[Data items]
** Begin **
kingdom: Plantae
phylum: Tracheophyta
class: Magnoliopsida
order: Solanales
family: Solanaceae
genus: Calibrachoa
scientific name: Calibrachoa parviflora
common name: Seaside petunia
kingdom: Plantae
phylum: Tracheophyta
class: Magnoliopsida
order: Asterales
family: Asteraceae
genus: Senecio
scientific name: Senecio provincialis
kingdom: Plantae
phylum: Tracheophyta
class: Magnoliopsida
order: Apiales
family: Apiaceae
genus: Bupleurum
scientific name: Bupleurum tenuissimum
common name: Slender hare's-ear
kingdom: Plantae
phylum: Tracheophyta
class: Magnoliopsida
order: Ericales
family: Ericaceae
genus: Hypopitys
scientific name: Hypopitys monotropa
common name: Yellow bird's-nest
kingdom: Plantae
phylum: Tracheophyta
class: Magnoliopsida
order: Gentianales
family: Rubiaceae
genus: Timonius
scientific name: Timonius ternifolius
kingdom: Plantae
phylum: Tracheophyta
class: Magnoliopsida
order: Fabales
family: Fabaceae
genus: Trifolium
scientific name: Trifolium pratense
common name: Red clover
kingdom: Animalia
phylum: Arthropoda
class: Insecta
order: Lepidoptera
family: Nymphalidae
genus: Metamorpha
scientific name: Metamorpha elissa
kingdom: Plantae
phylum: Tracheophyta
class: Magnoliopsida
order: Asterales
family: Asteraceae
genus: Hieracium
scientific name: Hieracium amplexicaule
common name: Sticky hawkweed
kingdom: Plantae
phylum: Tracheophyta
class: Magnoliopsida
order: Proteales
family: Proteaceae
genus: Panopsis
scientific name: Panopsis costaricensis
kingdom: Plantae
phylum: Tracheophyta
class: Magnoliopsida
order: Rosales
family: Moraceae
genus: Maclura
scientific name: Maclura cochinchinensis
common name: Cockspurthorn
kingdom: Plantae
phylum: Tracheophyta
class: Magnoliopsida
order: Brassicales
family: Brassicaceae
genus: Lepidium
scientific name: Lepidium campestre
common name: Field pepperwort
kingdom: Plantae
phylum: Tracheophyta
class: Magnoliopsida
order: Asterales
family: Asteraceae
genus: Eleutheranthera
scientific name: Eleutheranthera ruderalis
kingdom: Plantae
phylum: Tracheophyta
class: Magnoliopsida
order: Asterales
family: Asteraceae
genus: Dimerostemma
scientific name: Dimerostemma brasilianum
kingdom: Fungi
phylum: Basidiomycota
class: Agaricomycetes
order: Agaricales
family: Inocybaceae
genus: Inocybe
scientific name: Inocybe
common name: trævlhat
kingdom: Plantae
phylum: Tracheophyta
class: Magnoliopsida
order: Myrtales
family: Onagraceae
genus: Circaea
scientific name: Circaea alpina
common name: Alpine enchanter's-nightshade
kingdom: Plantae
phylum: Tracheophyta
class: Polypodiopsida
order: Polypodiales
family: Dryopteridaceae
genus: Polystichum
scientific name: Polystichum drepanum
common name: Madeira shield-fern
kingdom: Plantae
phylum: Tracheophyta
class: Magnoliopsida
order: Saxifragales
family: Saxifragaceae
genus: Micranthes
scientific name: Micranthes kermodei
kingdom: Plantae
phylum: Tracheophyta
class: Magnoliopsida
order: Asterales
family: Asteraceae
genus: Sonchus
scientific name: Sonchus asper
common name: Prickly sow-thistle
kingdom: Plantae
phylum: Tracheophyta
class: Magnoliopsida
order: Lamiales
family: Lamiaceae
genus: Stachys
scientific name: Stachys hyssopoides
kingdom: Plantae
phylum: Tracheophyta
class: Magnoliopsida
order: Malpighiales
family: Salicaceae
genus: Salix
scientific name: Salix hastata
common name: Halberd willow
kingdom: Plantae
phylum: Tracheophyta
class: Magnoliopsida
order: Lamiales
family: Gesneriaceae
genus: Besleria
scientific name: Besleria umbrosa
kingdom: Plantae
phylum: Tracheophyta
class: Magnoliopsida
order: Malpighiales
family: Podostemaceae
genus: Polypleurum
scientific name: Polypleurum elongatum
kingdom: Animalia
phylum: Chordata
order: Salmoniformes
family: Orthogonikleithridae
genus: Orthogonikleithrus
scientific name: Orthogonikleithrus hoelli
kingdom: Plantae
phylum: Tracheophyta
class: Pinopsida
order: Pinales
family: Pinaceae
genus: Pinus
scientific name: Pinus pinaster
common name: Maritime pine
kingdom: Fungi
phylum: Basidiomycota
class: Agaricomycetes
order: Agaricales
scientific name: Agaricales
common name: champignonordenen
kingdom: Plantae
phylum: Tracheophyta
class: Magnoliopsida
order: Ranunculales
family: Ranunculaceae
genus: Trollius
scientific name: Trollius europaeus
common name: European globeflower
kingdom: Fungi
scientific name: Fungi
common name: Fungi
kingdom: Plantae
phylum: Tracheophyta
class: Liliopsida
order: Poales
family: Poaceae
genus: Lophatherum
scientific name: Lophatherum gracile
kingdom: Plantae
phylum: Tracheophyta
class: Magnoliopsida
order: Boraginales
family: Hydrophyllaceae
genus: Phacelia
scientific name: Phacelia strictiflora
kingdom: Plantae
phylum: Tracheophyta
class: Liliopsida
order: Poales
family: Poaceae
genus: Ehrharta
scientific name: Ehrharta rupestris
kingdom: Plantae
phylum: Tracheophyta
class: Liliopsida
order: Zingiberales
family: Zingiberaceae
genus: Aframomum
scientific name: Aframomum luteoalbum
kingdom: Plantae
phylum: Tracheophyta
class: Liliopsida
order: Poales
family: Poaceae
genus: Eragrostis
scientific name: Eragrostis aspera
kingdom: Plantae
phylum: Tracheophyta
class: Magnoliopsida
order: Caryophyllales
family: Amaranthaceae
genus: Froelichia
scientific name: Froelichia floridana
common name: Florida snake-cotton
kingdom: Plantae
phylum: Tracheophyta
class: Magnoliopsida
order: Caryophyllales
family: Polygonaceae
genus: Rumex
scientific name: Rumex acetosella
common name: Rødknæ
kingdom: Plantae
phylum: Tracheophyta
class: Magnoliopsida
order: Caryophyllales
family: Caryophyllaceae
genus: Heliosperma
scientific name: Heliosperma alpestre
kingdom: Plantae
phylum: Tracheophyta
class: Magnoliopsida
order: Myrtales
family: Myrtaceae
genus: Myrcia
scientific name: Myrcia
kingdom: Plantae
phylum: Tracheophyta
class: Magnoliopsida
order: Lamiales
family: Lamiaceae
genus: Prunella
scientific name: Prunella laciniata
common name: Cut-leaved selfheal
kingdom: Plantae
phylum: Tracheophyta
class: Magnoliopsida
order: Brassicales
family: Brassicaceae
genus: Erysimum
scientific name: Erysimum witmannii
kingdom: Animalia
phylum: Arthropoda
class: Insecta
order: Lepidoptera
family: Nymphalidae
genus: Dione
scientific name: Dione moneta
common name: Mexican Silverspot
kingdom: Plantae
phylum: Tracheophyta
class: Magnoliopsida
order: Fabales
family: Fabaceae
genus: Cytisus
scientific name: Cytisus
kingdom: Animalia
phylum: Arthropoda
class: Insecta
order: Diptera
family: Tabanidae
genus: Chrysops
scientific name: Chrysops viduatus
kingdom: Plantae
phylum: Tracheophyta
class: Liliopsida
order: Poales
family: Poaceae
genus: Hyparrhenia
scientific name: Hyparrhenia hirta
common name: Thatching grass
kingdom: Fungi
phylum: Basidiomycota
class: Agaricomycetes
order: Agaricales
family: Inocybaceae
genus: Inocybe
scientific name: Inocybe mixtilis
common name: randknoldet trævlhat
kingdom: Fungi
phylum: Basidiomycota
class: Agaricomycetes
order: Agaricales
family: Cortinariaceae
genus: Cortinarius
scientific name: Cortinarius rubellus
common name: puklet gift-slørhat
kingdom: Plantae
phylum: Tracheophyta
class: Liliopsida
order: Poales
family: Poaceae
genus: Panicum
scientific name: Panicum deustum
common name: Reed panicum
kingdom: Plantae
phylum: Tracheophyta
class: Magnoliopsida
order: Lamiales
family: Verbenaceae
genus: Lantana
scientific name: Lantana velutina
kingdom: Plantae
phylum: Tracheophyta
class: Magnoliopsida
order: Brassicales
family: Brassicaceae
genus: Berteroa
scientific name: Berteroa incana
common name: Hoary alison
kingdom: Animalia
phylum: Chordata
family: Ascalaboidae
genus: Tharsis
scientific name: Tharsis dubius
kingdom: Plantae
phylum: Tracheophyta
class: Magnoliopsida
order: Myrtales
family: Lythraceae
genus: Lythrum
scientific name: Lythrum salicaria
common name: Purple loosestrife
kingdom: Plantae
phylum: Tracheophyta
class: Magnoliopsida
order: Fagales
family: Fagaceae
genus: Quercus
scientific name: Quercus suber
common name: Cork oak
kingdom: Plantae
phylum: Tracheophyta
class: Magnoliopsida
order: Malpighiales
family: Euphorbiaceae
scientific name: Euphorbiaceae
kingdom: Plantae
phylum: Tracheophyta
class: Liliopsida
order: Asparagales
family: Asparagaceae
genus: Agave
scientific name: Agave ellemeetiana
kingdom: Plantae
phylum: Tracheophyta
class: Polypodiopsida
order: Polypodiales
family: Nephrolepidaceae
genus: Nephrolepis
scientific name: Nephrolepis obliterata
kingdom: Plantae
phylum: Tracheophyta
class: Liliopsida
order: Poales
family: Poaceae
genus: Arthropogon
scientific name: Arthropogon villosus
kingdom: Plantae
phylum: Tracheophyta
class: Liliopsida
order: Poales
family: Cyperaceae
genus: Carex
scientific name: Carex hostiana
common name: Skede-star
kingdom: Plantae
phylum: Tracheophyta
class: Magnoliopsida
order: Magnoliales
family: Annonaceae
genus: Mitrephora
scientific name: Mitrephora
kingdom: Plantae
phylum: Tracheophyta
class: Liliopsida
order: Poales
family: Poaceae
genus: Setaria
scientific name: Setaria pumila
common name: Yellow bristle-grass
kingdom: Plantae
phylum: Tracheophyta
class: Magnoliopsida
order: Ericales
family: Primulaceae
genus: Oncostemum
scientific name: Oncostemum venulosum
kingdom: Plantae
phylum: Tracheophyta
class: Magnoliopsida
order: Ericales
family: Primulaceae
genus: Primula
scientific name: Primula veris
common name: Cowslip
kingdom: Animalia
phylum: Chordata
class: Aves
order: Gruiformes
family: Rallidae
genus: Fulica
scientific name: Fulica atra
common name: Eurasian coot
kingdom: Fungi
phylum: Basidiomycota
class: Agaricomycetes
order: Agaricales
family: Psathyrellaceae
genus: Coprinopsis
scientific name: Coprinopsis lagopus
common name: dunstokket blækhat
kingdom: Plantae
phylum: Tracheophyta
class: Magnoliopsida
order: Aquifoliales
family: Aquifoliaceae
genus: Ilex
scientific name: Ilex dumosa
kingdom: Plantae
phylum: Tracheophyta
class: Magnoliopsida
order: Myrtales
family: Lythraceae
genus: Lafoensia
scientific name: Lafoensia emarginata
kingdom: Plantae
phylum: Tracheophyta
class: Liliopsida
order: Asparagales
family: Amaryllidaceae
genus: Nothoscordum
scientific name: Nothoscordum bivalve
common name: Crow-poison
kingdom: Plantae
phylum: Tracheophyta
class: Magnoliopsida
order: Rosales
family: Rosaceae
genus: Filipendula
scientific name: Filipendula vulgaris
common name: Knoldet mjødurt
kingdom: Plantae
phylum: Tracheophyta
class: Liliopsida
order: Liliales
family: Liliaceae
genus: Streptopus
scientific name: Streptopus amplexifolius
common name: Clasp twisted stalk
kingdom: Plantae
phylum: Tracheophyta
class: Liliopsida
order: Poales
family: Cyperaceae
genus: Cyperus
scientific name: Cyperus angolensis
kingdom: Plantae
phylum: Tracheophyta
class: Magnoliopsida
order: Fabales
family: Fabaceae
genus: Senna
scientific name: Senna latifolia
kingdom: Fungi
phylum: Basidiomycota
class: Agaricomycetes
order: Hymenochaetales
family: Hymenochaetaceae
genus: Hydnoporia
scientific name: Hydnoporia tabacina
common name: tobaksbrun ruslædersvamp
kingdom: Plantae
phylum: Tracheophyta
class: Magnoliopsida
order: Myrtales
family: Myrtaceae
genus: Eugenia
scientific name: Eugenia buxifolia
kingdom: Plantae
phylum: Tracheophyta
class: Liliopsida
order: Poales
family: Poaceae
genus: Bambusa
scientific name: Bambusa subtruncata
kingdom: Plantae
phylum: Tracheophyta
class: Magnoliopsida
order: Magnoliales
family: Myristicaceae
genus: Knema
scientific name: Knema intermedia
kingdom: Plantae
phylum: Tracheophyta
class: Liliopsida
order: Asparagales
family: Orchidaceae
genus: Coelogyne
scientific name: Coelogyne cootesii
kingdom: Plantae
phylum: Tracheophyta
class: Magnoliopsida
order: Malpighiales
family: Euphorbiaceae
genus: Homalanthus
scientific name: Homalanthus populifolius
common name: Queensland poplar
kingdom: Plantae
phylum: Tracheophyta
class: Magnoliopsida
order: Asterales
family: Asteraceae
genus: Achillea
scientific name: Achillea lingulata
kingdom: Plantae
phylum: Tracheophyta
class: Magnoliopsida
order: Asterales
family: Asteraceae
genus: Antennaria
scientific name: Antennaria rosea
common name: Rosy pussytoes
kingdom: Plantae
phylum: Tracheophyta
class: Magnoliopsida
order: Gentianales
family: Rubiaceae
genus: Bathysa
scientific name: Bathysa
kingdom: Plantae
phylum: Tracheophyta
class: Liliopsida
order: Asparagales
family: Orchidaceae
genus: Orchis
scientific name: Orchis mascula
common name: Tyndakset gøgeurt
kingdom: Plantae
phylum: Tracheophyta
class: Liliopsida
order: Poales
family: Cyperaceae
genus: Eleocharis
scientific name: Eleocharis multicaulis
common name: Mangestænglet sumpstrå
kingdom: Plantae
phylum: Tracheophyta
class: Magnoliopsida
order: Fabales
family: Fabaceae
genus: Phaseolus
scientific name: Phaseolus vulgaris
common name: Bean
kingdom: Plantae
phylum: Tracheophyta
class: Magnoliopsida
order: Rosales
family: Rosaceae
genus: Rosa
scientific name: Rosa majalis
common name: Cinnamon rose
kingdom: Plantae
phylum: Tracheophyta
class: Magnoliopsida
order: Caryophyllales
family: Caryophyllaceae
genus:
** End **
Render everything from the line containing "common name: Maritime pine" down to the line containing "genus: Trollius" as a JSON list of strings, one string per line and blank lines omitted.

[
  "common name: Maritime pine",
  "kingdom: Fungi",
  "phylum: Basidiomycota",
  "class: Agaricomycetes",
  "order: Agaricales",
  "scientific name: Agaricales",
  "common name: champignonordenen",
  "kingdom: Plantae",
  "phylum: Tracheophyta",
  "class: Magnoliopsida",
  "order: Ranunculales",
  "family: Ranunculaceae",
  "genus: Trollius"
]